═══ GIVEN INFORMATION

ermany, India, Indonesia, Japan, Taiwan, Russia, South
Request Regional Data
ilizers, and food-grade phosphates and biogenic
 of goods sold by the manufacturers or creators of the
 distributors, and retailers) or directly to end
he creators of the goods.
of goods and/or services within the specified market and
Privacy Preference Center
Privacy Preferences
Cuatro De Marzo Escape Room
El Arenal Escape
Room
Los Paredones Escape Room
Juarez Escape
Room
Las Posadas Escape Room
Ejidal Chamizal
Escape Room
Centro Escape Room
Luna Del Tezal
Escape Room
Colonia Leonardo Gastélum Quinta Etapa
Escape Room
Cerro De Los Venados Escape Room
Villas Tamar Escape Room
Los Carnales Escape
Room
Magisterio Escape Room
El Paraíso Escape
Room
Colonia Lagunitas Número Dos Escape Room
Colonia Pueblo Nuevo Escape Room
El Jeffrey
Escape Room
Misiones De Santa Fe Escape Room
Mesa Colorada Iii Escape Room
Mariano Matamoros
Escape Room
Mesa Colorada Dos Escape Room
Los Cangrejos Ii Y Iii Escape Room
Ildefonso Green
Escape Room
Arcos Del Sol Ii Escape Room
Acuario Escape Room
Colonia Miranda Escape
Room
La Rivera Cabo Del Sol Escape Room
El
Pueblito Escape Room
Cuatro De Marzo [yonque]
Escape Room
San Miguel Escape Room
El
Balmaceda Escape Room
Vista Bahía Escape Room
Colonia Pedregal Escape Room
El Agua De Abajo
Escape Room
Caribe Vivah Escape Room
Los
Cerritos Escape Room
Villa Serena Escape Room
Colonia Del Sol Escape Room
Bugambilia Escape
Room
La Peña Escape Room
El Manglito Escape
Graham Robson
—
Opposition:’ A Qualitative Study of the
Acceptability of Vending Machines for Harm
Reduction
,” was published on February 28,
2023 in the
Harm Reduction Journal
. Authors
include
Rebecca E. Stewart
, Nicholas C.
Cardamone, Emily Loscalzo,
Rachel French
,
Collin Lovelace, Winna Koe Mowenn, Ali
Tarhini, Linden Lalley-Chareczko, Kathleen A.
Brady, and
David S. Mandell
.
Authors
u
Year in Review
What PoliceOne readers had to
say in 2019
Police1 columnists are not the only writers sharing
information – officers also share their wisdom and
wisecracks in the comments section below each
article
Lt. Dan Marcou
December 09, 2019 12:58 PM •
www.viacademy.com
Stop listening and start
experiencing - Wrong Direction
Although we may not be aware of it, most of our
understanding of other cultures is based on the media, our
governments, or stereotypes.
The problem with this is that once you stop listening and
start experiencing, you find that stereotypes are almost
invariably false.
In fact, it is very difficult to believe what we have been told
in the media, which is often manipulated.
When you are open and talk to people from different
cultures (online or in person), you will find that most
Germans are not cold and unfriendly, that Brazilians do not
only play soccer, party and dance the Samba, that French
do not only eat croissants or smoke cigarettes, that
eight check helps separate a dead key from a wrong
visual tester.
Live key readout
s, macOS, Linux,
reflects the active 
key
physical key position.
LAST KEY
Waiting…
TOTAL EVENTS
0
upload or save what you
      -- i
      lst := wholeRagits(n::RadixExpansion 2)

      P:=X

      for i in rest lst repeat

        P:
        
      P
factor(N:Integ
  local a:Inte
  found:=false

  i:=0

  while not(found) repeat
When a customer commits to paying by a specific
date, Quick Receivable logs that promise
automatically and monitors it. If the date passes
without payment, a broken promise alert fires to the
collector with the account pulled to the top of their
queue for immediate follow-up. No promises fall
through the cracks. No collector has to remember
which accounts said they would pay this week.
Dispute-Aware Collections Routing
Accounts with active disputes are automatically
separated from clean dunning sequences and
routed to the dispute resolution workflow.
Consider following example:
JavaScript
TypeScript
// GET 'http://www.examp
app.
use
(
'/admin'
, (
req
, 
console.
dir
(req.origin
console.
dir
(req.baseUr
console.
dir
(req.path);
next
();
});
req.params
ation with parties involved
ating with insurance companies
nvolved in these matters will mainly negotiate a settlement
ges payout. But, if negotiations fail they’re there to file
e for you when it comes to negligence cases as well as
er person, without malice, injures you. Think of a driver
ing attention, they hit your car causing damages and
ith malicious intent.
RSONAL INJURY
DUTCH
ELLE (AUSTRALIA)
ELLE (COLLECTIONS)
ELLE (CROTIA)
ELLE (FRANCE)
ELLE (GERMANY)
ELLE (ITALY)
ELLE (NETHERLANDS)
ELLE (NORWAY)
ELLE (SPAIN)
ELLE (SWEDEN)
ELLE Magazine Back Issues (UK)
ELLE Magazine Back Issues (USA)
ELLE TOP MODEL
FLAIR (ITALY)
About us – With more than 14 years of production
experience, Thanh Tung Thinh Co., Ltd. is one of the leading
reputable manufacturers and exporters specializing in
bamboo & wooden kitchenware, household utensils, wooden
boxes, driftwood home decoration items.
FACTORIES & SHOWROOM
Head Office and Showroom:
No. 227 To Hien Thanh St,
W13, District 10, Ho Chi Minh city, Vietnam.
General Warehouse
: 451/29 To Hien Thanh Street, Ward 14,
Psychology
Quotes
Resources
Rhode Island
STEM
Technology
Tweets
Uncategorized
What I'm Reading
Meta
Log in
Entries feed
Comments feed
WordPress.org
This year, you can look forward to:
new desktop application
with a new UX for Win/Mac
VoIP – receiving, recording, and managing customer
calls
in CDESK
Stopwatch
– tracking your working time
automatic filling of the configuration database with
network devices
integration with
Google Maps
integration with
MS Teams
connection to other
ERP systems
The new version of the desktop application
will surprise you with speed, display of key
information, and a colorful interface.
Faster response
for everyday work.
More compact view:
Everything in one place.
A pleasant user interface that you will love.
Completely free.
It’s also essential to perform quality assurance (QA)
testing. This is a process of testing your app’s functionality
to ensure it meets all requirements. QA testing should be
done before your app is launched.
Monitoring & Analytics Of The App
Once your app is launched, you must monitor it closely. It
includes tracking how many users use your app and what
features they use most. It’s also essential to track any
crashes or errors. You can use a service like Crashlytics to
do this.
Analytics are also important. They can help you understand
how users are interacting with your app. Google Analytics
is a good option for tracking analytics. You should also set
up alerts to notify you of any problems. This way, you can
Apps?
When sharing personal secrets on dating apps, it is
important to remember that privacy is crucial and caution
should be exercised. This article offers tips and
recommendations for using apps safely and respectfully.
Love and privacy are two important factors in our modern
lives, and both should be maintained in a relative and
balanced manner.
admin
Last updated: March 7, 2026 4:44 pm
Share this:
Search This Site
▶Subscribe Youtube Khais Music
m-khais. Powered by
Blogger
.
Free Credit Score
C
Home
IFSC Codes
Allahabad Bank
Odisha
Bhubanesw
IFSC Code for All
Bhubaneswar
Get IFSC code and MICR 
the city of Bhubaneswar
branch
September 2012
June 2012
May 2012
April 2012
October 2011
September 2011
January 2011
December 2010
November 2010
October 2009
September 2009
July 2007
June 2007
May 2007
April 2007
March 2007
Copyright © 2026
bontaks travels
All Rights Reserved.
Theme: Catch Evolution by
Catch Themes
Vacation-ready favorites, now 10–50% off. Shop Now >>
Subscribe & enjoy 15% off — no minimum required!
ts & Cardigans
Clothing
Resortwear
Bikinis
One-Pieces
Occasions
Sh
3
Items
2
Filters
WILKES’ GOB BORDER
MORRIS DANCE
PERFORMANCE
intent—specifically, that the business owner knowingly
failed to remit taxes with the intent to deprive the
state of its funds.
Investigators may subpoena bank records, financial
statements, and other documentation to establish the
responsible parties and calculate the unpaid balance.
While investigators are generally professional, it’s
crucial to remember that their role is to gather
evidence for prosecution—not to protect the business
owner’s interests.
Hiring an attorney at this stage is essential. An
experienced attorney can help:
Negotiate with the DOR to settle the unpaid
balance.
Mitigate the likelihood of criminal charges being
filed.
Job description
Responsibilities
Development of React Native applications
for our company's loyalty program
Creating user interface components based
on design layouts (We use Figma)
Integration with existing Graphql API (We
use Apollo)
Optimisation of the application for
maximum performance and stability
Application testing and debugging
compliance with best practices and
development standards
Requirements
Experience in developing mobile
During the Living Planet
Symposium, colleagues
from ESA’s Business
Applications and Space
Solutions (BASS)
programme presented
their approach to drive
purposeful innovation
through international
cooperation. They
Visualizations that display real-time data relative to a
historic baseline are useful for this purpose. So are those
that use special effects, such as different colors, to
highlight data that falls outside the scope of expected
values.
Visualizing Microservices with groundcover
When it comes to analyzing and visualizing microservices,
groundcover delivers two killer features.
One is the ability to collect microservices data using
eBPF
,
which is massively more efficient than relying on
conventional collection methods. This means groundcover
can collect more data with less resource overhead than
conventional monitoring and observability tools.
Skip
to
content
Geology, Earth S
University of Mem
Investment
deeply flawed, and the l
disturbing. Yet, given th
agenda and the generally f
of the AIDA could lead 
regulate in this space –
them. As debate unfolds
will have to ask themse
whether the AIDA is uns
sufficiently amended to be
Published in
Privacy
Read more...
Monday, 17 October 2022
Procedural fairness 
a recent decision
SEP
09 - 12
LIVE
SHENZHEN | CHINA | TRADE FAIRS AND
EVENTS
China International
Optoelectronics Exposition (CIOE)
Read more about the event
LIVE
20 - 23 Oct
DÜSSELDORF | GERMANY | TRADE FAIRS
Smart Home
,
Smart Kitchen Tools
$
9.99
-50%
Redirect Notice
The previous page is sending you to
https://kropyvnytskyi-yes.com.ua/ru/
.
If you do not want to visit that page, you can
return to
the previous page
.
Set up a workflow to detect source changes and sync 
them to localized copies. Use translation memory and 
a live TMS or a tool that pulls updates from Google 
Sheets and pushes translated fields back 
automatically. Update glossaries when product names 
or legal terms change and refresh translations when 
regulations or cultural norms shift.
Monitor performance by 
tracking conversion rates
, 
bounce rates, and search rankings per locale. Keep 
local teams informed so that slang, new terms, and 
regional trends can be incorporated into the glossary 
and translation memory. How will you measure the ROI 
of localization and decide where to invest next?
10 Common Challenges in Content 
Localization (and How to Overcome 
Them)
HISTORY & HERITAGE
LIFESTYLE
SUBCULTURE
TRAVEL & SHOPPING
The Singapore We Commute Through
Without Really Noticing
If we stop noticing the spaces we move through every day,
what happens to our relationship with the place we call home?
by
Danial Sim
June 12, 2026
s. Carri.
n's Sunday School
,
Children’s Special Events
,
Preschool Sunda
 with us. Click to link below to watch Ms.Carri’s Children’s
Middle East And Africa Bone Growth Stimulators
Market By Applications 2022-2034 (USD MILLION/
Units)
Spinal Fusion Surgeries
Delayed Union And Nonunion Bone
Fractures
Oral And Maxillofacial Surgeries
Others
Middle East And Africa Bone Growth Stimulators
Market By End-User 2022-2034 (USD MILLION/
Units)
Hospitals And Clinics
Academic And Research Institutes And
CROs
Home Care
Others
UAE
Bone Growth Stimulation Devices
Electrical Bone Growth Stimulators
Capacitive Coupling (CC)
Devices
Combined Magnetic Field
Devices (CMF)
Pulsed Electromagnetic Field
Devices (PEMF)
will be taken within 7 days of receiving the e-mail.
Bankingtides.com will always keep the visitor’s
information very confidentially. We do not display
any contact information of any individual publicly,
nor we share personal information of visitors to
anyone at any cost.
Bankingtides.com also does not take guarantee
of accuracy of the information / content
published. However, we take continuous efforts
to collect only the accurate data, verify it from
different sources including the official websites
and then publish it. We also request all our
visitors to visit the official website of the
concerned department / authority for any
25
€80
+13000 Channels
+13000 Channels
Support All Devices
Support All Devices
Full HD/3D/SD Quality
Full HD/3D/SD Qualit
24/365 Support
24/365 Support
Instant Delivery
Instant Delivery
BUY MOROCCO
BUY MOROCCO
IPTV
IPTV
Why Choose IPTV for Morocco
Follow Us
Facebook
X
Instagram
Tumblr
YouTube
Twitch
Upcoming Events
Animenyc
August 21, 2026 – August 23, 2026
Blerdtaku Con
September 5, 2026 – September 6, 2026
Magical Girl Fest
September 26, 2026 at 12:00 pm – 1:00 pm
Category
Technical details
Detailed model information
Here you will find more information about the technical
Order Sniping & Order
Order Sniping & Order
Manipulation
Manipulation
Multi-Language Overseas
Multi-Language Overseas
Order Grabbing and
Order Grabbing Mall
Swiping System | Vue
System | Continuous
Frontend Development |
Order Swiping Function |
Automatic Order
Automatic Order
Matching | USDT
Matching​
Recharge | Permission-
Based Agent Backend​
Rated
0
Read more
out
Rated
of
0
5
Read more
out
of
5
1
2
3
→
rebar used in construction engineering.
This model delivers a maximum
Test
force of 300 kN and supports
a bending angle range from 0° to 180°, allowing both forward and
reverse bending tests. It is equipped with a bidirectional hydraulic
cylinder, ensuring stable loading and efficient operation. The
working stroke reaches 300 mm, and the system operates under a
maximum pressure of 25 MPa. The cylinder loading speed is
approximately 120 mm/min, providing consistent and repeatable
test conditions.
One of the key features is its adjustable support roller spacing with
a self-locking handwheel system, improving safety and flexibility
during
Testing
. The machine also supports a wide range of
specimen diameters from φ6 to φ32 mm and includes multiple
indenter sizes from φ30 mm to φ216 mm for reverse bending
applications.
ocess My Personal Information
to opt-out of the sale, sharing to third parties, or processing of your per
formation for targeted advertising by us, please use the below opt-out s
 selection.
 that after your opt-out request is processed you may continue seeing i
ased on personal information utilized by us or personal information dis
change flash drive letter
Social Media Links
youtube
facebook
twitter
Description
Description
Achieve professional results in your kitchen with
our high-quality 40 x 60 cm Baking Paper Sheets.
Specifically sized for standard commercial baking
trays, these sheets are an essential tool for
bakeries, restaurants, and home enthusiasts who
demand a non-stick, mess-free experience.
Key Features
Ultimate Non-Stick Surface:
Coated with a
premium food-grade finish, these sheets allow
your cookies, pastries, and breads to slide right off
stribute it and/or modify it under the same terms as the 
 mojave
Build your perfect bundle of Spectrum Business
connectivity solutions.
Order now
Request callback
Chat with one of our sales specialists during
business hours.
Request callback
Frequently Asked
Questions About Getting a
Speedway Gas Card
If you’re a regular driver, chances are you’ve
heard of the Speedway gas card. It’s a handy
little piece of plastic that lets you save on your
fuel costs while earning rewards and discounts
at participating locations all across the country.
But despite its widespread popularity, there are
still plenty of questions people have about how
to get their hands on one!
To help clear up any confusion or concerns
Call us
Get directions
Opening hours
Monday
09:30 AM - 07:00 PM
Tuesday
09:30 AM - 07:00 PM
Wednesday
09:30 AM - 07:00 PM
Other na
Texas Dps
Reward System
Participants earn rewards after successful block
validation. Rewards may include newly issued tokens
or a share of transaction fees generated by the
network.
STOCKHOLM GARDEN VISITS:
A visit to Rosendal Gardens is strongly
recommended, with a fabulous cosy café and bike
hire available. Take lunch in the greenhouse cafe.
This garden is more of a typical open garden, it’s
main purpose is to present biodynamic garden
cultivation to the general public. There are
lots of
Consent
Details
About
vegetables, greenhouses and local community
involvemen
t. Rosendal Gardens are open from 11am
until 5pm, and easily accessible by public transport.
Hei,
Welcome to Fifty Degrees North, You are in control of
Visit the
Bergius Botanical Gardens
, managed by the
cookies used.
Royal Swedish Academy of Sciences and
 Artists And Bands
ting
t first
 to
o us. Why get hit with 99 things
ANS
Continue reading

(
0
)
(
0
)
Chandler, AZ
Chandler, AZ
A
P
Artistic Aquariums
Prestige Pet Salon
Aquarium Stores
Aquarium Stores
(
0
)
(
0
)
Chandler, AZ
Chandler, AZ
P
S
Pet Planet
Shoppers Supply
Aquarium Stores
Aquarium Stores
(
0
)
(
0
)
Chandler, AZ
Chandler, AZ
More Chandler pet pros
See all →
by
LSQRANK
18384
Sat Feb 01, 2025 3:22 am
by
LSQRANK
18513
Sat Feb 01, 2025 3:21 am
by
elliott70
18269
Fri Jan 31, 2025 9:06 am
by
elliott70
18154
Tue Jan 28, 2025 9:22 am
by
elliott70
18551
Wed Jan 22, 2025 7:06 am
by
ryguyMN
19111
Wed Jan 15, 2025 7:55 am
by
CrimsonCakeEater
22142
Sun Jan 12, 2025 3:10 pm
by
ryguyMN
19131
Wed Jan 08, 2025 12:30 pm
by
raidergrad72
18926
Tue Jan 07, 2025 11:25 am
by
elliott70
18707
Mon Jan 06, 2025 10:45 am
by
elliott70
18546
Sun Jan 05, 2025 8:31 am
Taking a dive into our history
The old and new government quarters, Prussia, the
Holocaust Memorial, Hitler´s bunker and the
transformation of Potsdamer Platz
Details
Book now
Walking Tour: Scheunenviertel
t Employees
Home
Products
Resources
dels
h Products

══════

**WHAT YOU HAVE TO DO**
Reproduce every line above that contains the string "display".

**FINISHED EXERCISE**
will surprise you with speed, display of key
Visualizations that display real-time data relative to a
information very confidentially. We do not display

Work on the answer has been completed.